When prey is found it is quickly attacked. The most common is a direct flying attack, often made at low elevations where the falcon is above the prey. It approaches with a loud fast flapping-flight, using foliage cover or a rapid approach to take the prey by surprise. This is the first attack used by young falcons and has a success rate of around 40%. It is efficient on slow prey, but if used alongside contour-hugging it can be successful on fast and agile prey. If the first attack on a bird does not succeed a tail-chase will ensue for up to 15 minutes before catching the prey or giving up. The falcon will stay 2 to 4 m behind the bird, and can prevent prey from diving into cover by getting underneath and cutting it off. In the air the falcon can also use stooping, where it dives 100 to 200 m and strikes the prey with its feet. Steeper dives are used on larger birds, and multiple stoops can be used to push the prey to the ground so it's vulnerable enough for a direct attack. Stooping can be used as a surprise attack from greater heights, but is most common within tail-chases and in cooperative hunting where two falcons take turns to climb and stoop, wearing out the prey. The most successful attack is the glide attack, used by the falcon from a perched position. The falcon glides down and picks up speed, closing then quickly opening its wings and tail feathers before attacking the prey. This attack is quiet, quick, and very successful, but not commonly used by falcons in open areas.

The New Zealand falcon has also been recorded hunting on the ground, extracting nestlings from tree-hole or crevice nests, and stalking lizards. In the Auckland Islands they hunt seabirds at night under the forest canopy, and enter seabird burrows to catch live chicks.

Once the New Zealand falcon subdues its avian, mammalian, or reptilian prey, it kills it by dislocating the neck vertebrate with its beak. This usually occurs on the ground but can also occur in the air. From there it picks up the prey and moves it to a more suitable location for feeding. It starts by eating the back of the head, then consuming the head. The deaths of small mammals and birds that are found headless are often attributed to the falcon. The falcon then feeds from the neck down, plucking feathers down the body in birds but not removing fur in mammals. Bits of the legs and wings are left uneaten, and plucked feathers can be used to identify the type of prey. After eating the falcon will clean itself off and fly elsewhere for an inactive period. Indigestible parts that are eaten are later regurgitated as a pellet. Captured insects are held in one foot and killed by the crushing of either the head or thoracic region. Inedible parts are discarded. Captive falcons or wild individuals with siblings will spread their wings and tails to cover their newly killed prey with a position called 'mantling' before taking it elsewhere to eat.

• INPUT DATA:

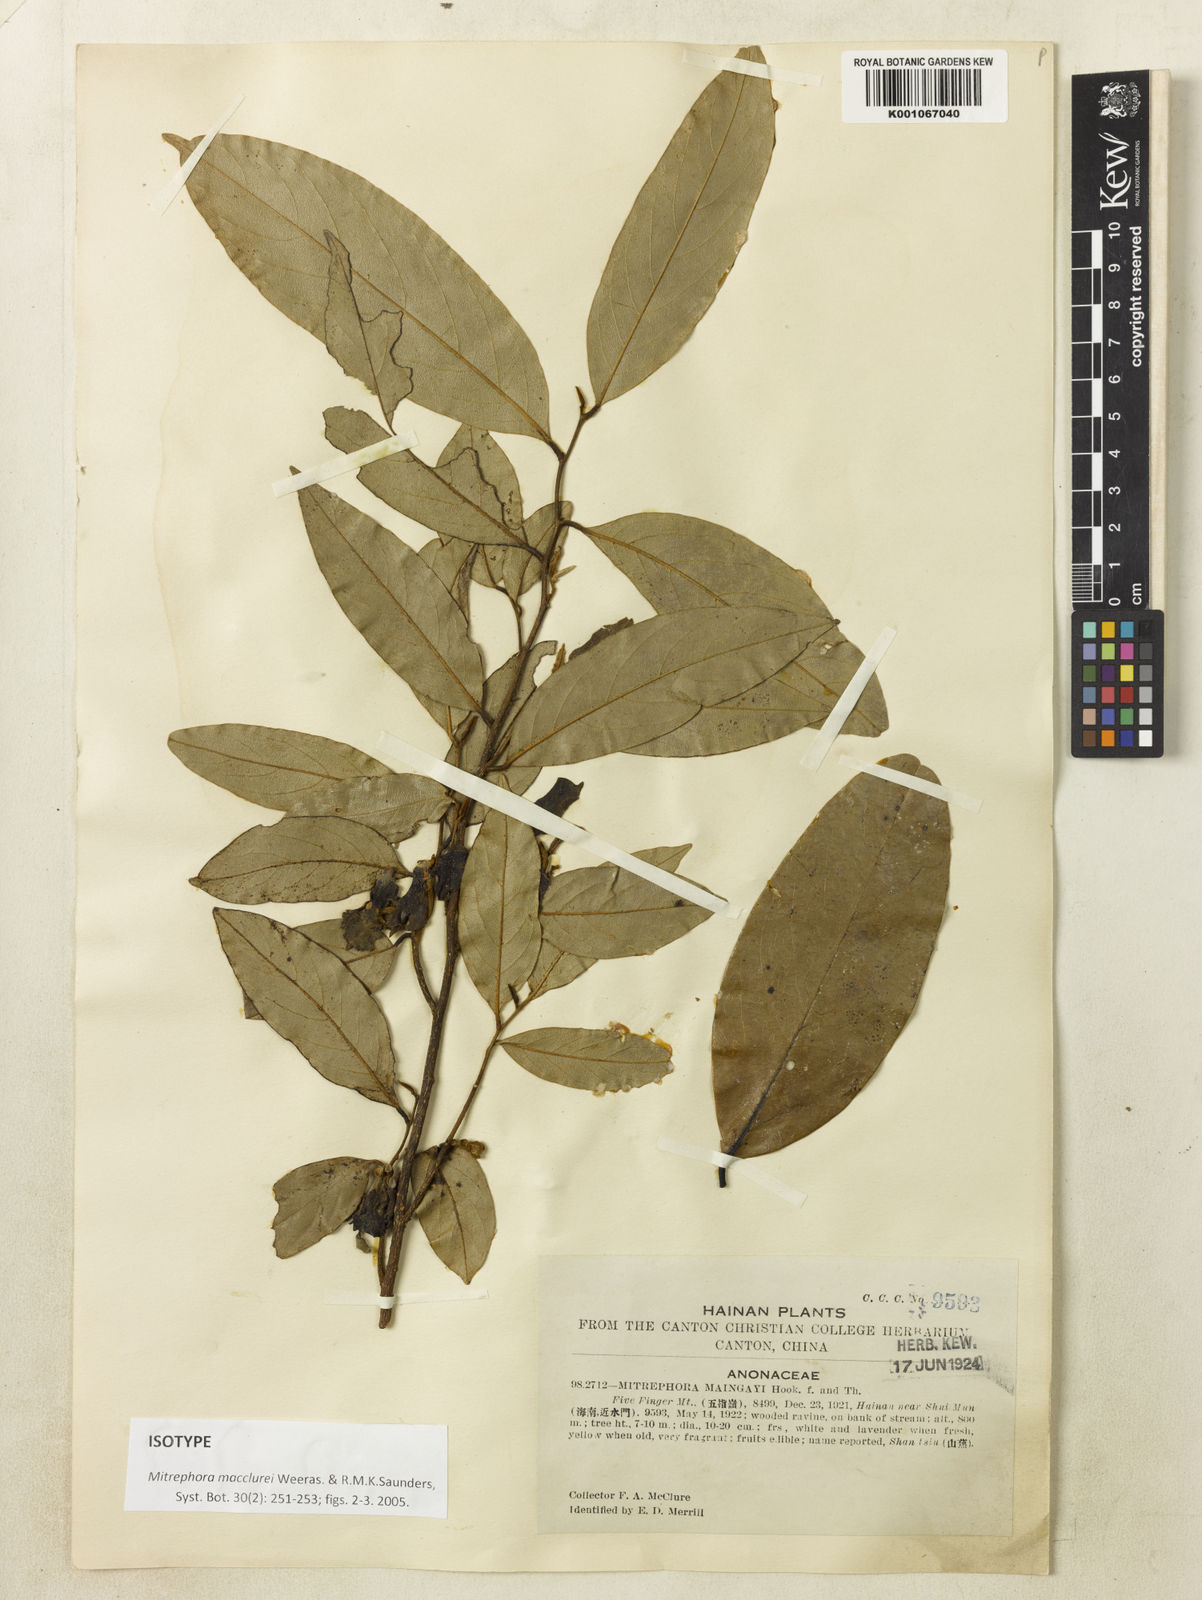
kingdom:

• QUESTIONS:
1 – In the passage on New Zealand falcon hunting, what do repeated stoops achieve? Answer in one to three sentences.
2 – According to the passage on New Zealand falcon hunting, how far behind the bird does the falcon stay during a tail-chase?
3 – Please resume the passage on New Zealand falcon hunting and feeding from its last sentence.

• RESULTS OF THE EXERCISE:
1 – Repeated stoops push the prey to the ground, where it becomes vulnerable enough for a direct attack.

2 – It stays 2 to 4 m behind the bird.

3 –
The New Zealand falcon does not eat carrion unless it is taught how to. Captive falcons are trained to recognise the meat they are given as food. It does however cache prey it has caught but not finished eating, and will take days to eat a large item of prey. The falcon will often kill multiple birds in a row without eating them, instead caching them then returning to hunt more. Caching sites of eastern falcons include high bushes, tussocks, tree-stumps, and small trees, all under 3 m. The falcon is stuffed into a small space and the falcon will examine and adjust the prey until satisfied. Caching occurs throughout the year but occurs more frequently when prey is abundant. Cached prey is used mostly for feeding nestlings, or during midday summer heats when the falcon is lethargic.

Intact seeds have been recorded in New Zealand falcon pellets previously, and were attributed to secondary consumption from eaten frugivorous birds, but there has been one observation of a falcon directly consuming an orange alpine fleshy fruit from Leucopogon fraseri. The faecal sac was examined and found to have intact seeds from that plant and another species, Gaultheria depressa. Captive falcons have also been observed to eat fruit given to them.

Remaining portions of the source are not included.